Haiku Friends Commentary

In 2007 and 2009 I had haiku included in two Japanese anthologies, Haiku Friends, Volume 2 (Osaka, Japan: Umeda Printing Factory, 2007) and Haiku Friends, Volume 3 (Osaka, Japan: Umeda Print 819, 2009), edited by Masaharu Hirata (I missed out on Volume 1). After the eleven poems featured in each volume, also published were the following prose comments on haiku and haiku friendship.

Haiku Friends, Volume 2

It’s a privilege to write and share haiku. Not only can we feel what the poet felt through his or her poems, we can develop friendships through our poetry. This is one of the finest serendipities that haiku affords. I began writing haiku in 1976 and started publishing them around 1988. By sharing haiku publicly, I’ve met hundreds of warm and talented people. These poet friends demonstrate a close attention to detail, and an endless curiosity and capacity for wonder. Thank you to all my haiku friends for sharing these traits and their talents through their friendship and poetry.


Haiku Friends, Volume 3

In Empire of Sings, Roland Barthes wrote that “haiku has this rather fantasmagorical property: that we always suppose we ourselves can write such things easily.” That’s the paradox of haiku—it looks easy, yet it can also be devilishly difficult.

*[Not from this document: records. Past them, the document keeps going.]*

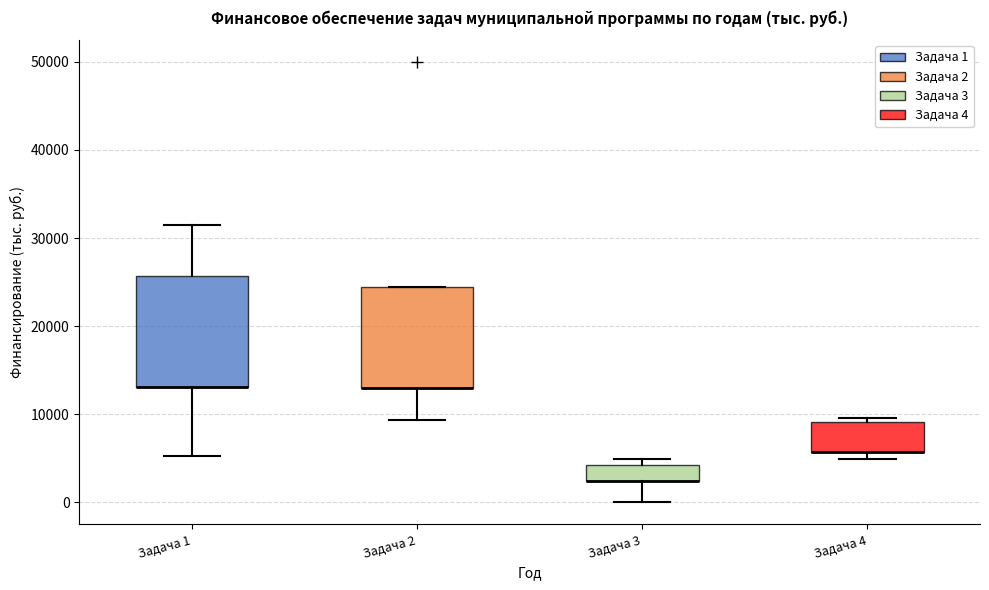

Where does the lower whisker of the box for Задача 3 end on the y-axis? The values are not printed on the chart, so give them approximately, as read against the axis.

0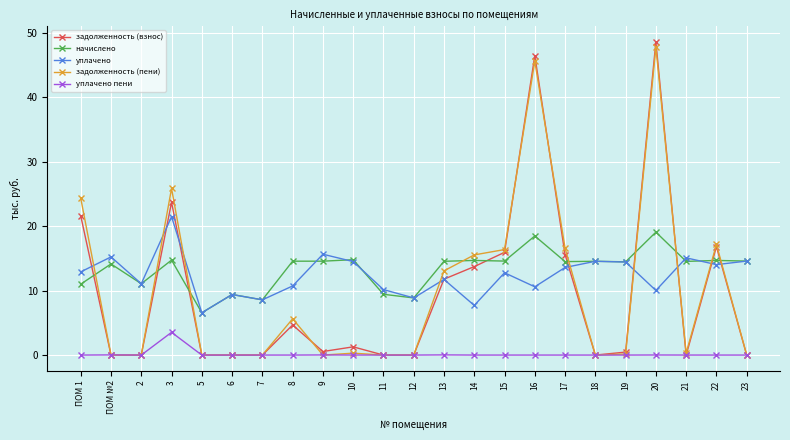

What is the total value across all series at 8?

35.6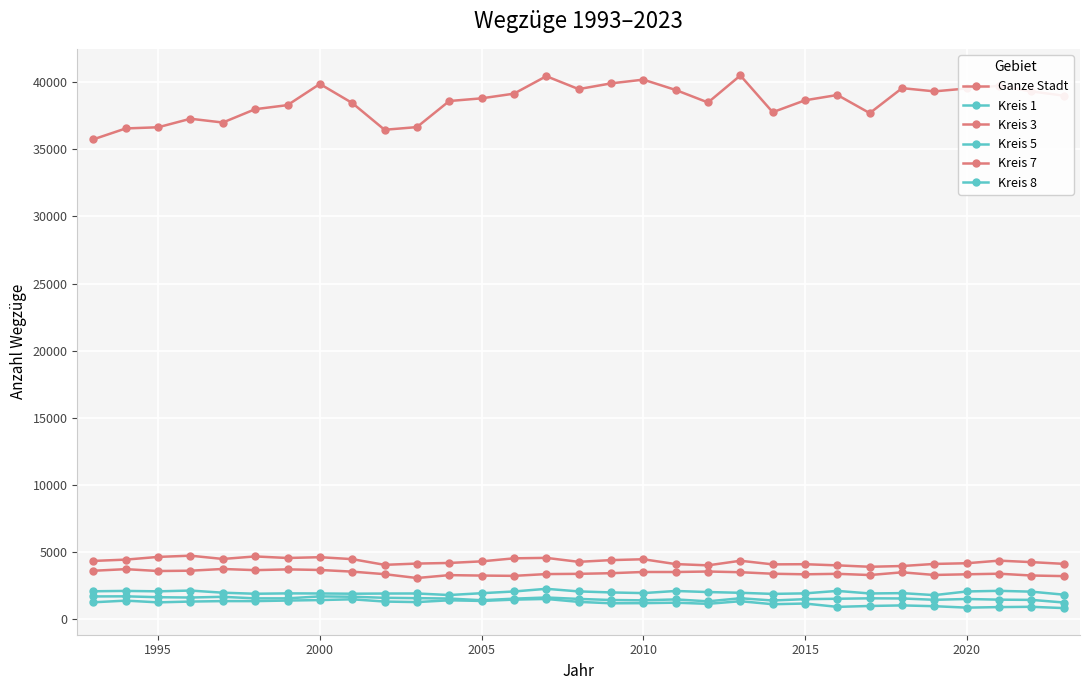

How many data points does each series have?

31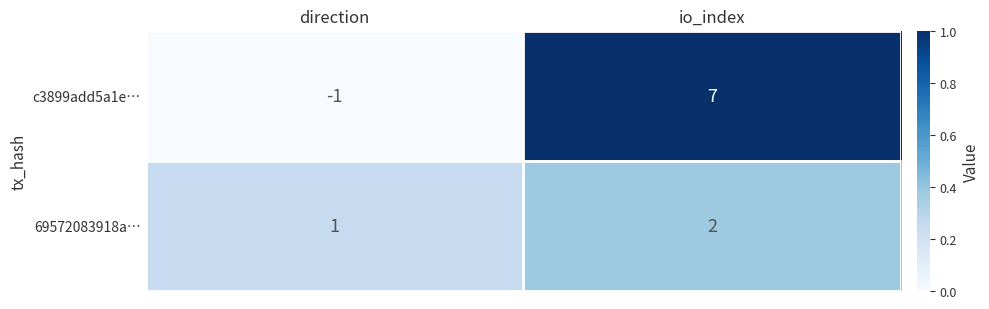

Reading right to left, transcribe all the data shown in this chart.

c3899add5a1e…: 7	-1
69572083918a…: 2	1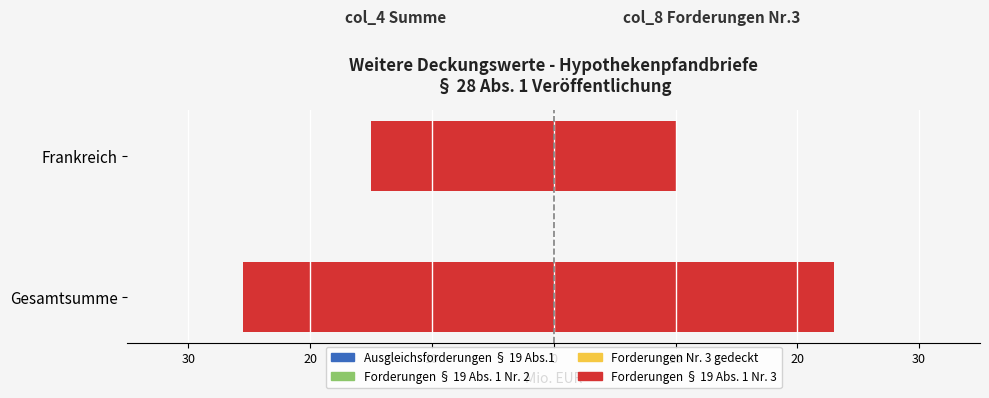

List the series in order of their peak value, lowest first.

Forderungen Nr.3, Ausgleichsforderungen, Forderungen Nr.2, Forderungen Nr.3 gedeckt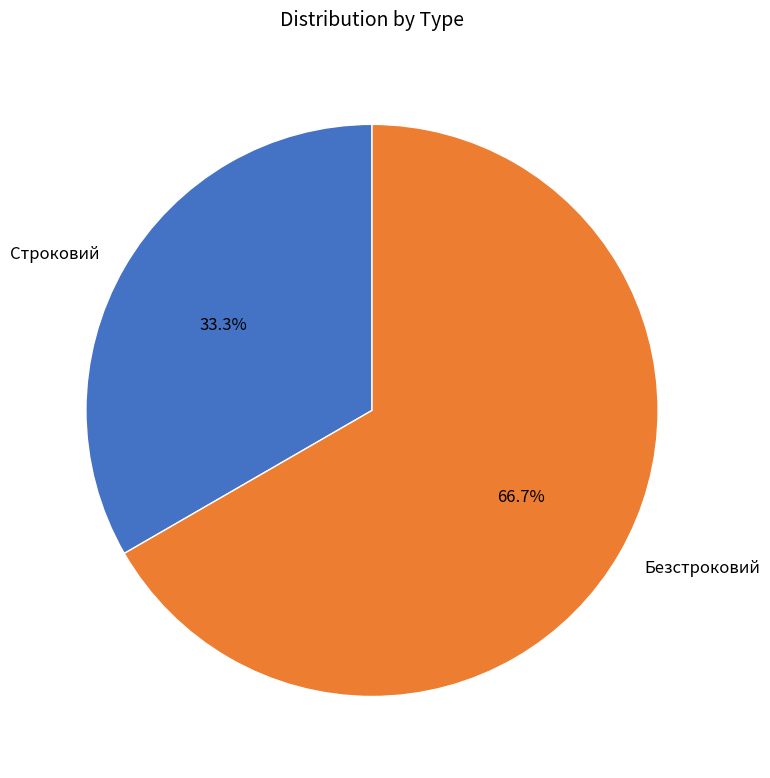

Which category has the smallest portion of the pie?

Строковий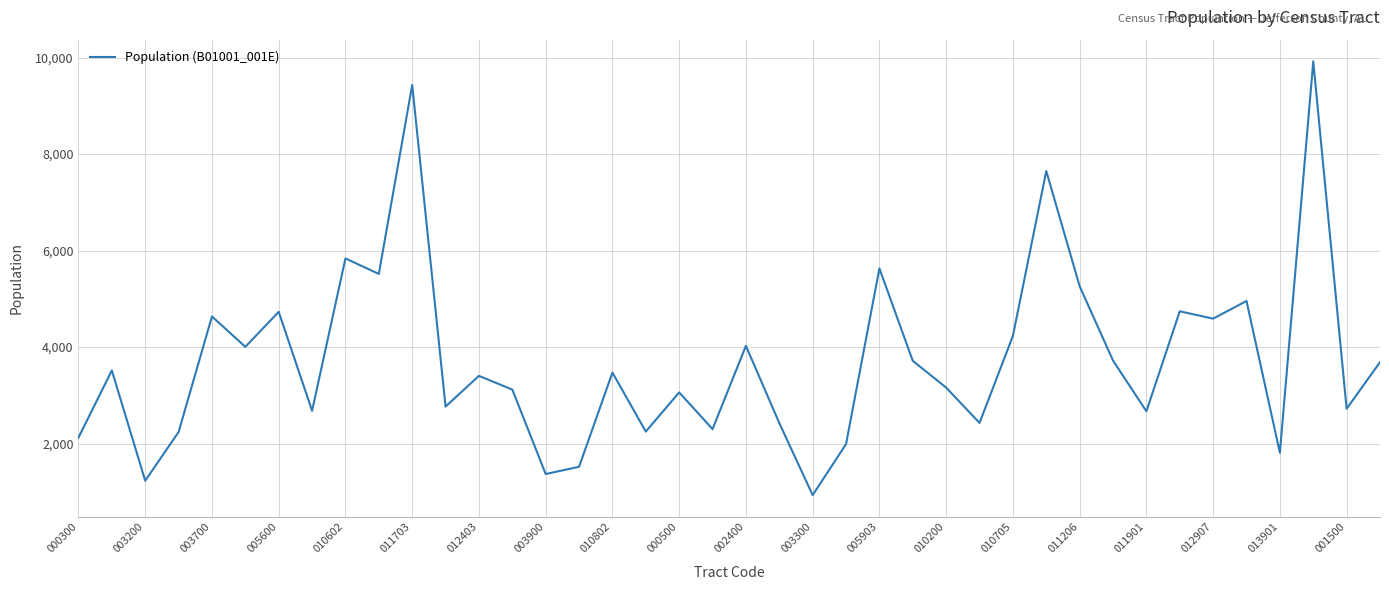

What is the smallest value displayed?

931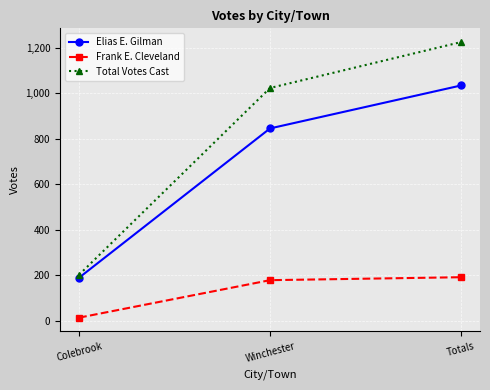

Reading left to right, what are all the values shown in this chart?

Elias E. Gilman: Colebrook=189	Winchester=846	Totals=1035
Frank E. Cleveland: Colebrook=13	Winchester=178	Totals=191
Total Votes Cast: Colebrook=202	Winchester=1024	Totals=1226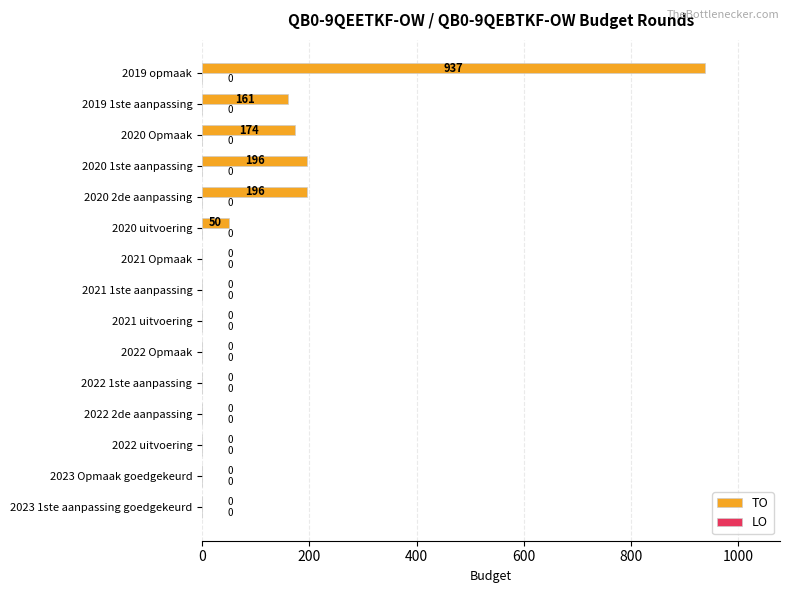

What is the sum of the values at 2020 Opmaak and 2022 2de aanpassing?

174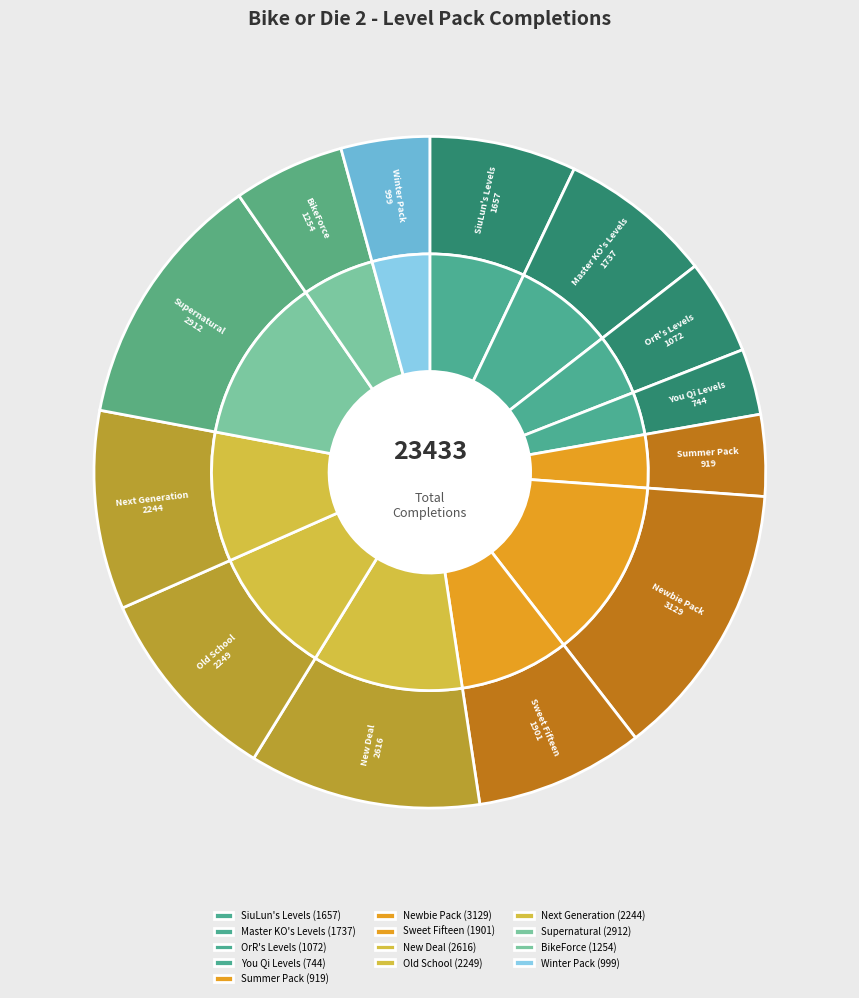

What is the total percentage of Winter Pack and BikeForce?

9.6%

It can be easy to write about a personal experience with clear and immediate imagery. It can be easy to include a seasonal word, and to have two juxtaposed parts that create energy in the gap left between them. Bashō said, to write haiku, get a three-foot child. Yet how difficult it still remains to write haiku well. I’m grateful for every haiku that comes to me—a holy gift, an intimate record of the entire universe.